TASK REQUIREMENTS
Count the lines in the entries below that contain the string "revolve", and give only the number.

MATERIALS PROVIDED
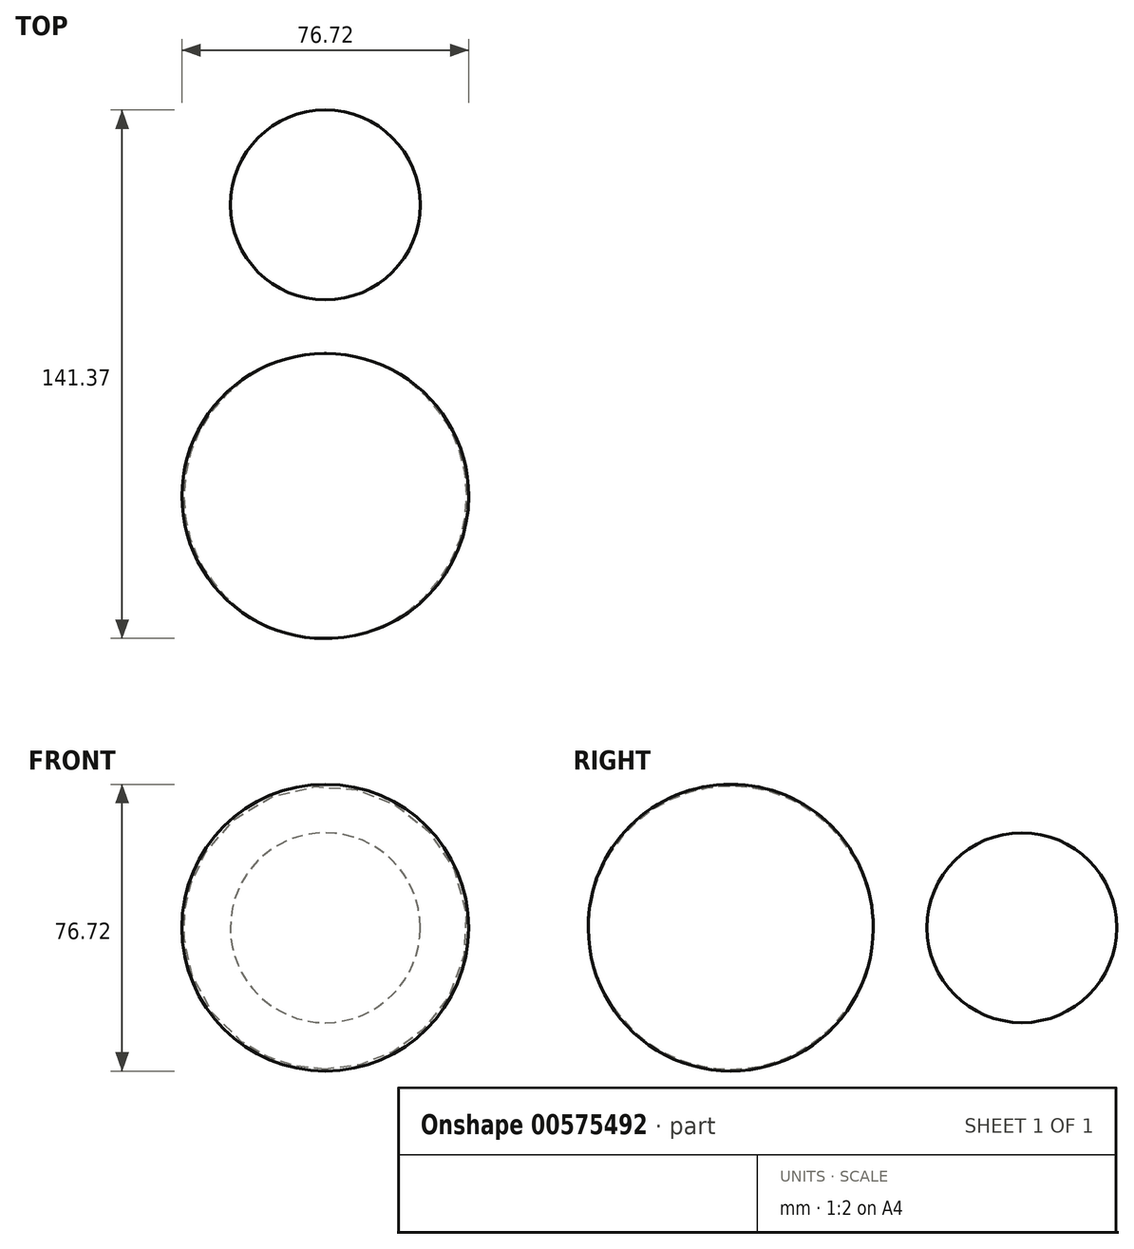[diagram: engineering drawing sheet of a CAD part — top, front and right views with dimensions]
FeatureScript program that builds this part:
annotation { "Feature Type Name" : "Feature", "Feature Type Description" : "" }
export const myFeature = defineFeature(function(context is Context, id is Id, definition is map)
    precondition{}
    {
        {
            var Q0;
            Q0=qCreatedBy(makeId("Top.planeOp"),FACE);
            var sketch = newSketch(context, id + "F0", { "sketchPlane" : qUnion([Q0])});
            skArc(sketch, "E0", {"start": v(0, 14.37) * mm, "mid": v(25.4, 39.77) * mm, "end": v(0, 65.17) * mm});
            skLineSegment(sketch, "E1", {"start": v(0, 14.37) * mm, "end": v(0, 65.17) * mm});
            skSolve(sketch);
        }
        {
            var Q0;
            Q0 = qSketchRegion(id + "F0", true);
            var Q1;
            Q1=sQuery(id+"F0.wireOp",EDGE,"E1");
            revolve(context, id + "F1", {"entities" : qUnion([Q0]), "axis" : qUnion([Q1]), "revolveType" : RevolveType.FULL});
        }
        {
            var Q0;
            Q0=qCreatedBy(makeId("Top.planeOp"),FACE);
            var sketch = newSketch(context, id + "F2", { "sketchPlane" : qUnion([Q0])});
            skArc(sketch, "E2", {"start": v(0, 0) * mm, "mid": v(-37.84, -38.1) * mm, "end": v(0, -76.2) * mm});
            skLineSegment(sketch, "E3", {"start": v(0, 0) * mm, "end": v(0, -76.2) * mm});
            skSolve(sketch);
        }
        {
            var Q0;
            Q0=makeQuery(id+"F2.imprint","IMPRINT",FACE,{"disambiguationData":[TD([[makeQuery(id+"F2.imprint","IMPRINT",EDGE,{"derivedFrom":sQuery(id+"F2.wireOp",EDGE,"E2")}),1.0]])]});
            var Q1;
            Q1=sQuery(id+"F2.wireOp",EDGE,"E3");
            revolve(context, id + "F3", {"entities" : qUnion([Q0]), "axis" : qUnion([Q1]), "revolveType" : RevolveType.FULL});
        }
    });
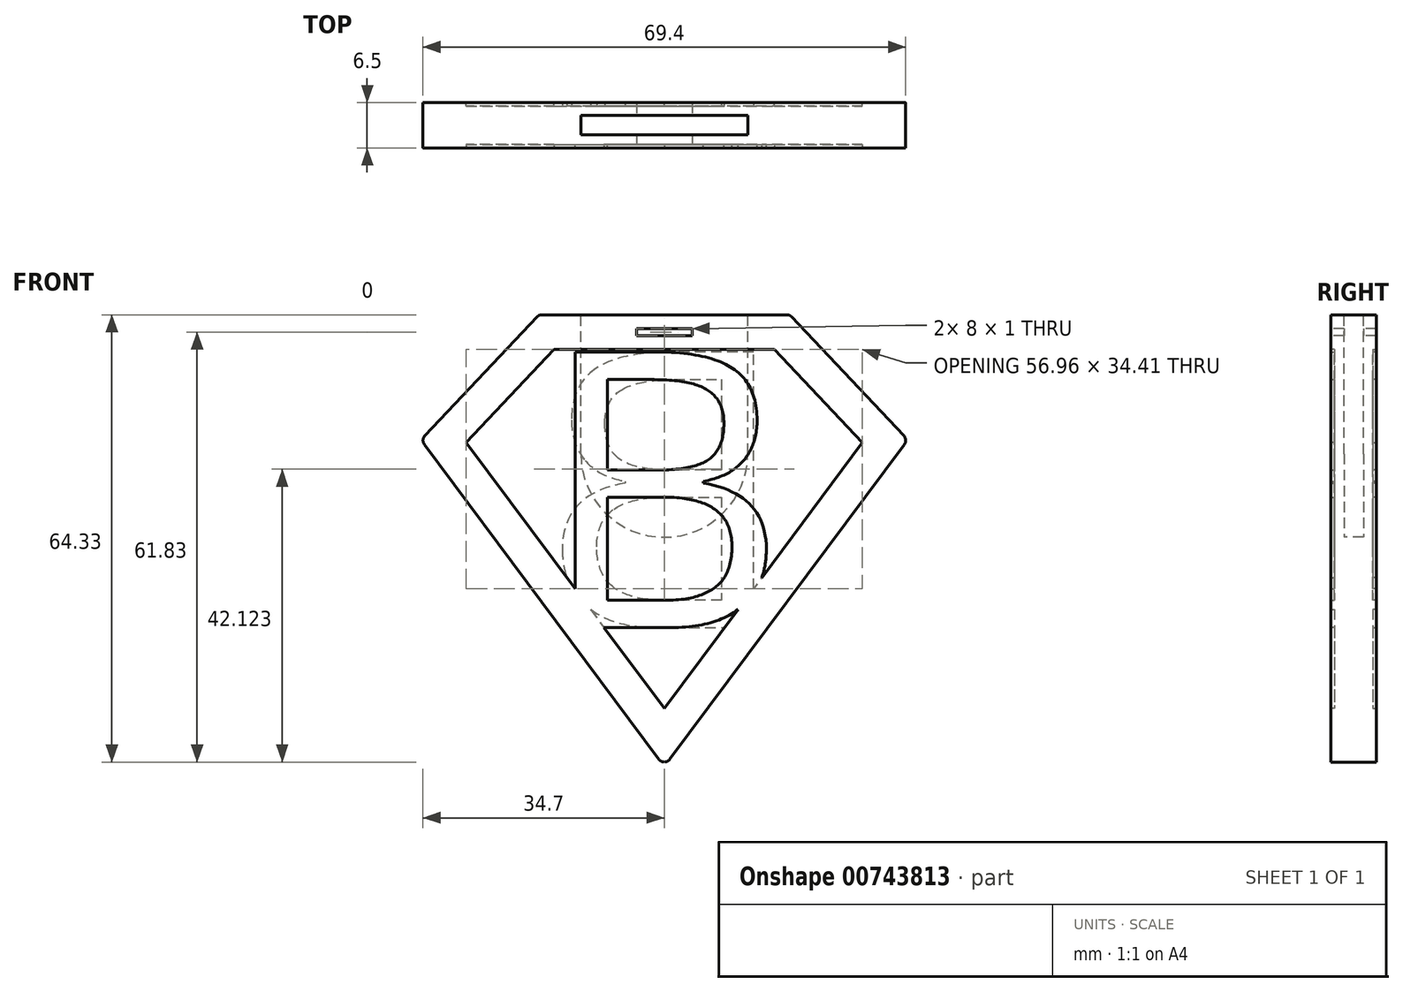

EXERCISE SOLUTION
2